### TASK BRIEF
Copy every line of text in the listing below without changing a character, and leave the pictures out of your answer.

----- DATA RECORDS

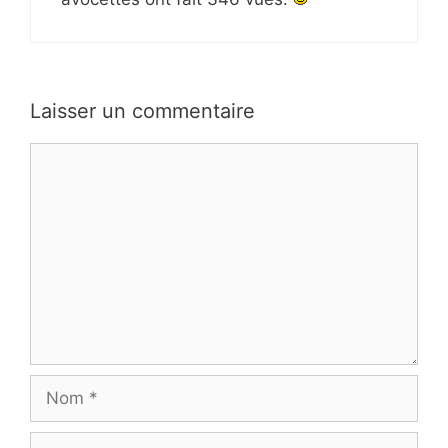
Laisser un commentaire
Commentaire
Nom
E-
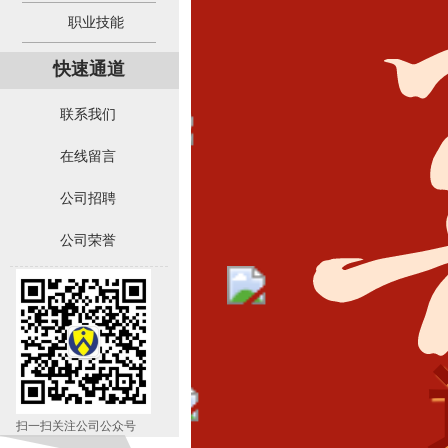
职业技能
快速通道
联系我们
在线留言
公司招聘
公司荣誉
扫一扫关注公司公众号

----------

### COMPLETED EXERCISE
Laisser un commentaire
Commentaire
Nom
E-
职业技能
快速通道
联系我们
在线留言
公司招聘
公司荣誉
扫一扫关注公司公众号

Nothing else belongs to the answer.